A fine ottobre, annunciando l’ennesima stretta, il premier aveva spiegato che le nuove misure servivano a contenere il contagio così da “trascorrere le festività natalizie con maggiore serenità”. L’obiettivo, come ricorderete, era “salvare il Natale”. Evidentemente non hanno funzionato come dovevano, se ora si chiude proprio per Natale, ma nessuno ne chiederà conto.

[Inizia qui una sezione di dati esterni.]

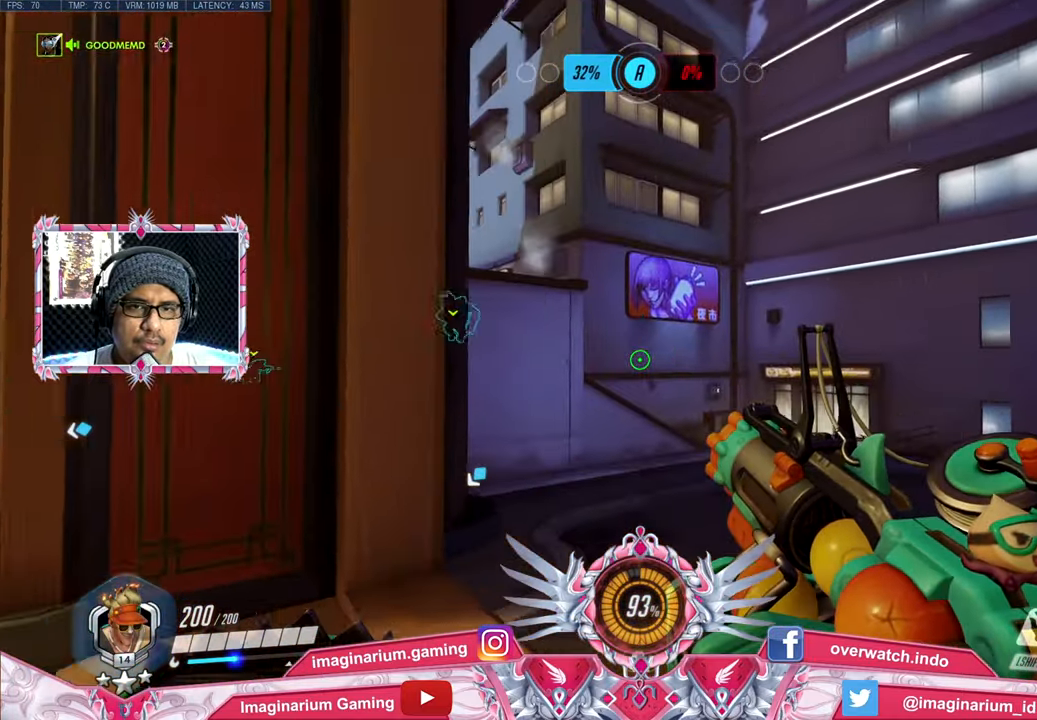
{"keys": ["w"], "mouse": [], "events": [[16, "d", "up"], [100, "a", "down"], [200, "a", "up"], [250, "d", "down"], [433, "d", "up"]]}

Si rafforza quindi il sospetto [“sospetto”?] che le restrizioni, sempre più orwelliane e a casaccio, servano ormai solo da cinico diversivo: scaricare tutto sui cittadini, spostare l’attenzione di volta in volta su giovani, movide, bar, ristoranti, ora anche sui posti a tavola in famiglia [hai dimenticato i vecchietti che pretenderebbero di fare ginnastica per il mal di schiena]. Avete notato? Da settimane non si parla d’altro: cosa potremo o non potremo fare a Natale? Tutto, purché dal dibattito pubblico sparisca o quasi l’operato del governo rispetto al fattore davvero decisivo: organizzare e rafforzare il fronte sanitario. Di tamponi, tracciamento, terapie intensive, trasporti pubblici, scuole, carenze di personale e strutture, quasi non si parla più.
Ma ieri almeno tre circostanze non hanno giocato a favore del nuovo show del premier. Nelle ultime 24 ore un nuovo record di deceduti: 993. Il governo britannico ha approvato per primo il vaccino Pfizer/BioNTech e comincerà la campagna di vaccinazioni la prossima settimana. Brexit o non Brexit, dove sono le nostre prime dosi, annunciate da Conte per dicembre? Terzo, il premier ha ancora una volta ignorato il Parlamento, scegliendo di annunciare in uno dei suoi proclami tv le nuove misure anziché presentarle alle Camere. Le opposizioni, come vedremo, non l’hanno presa bene.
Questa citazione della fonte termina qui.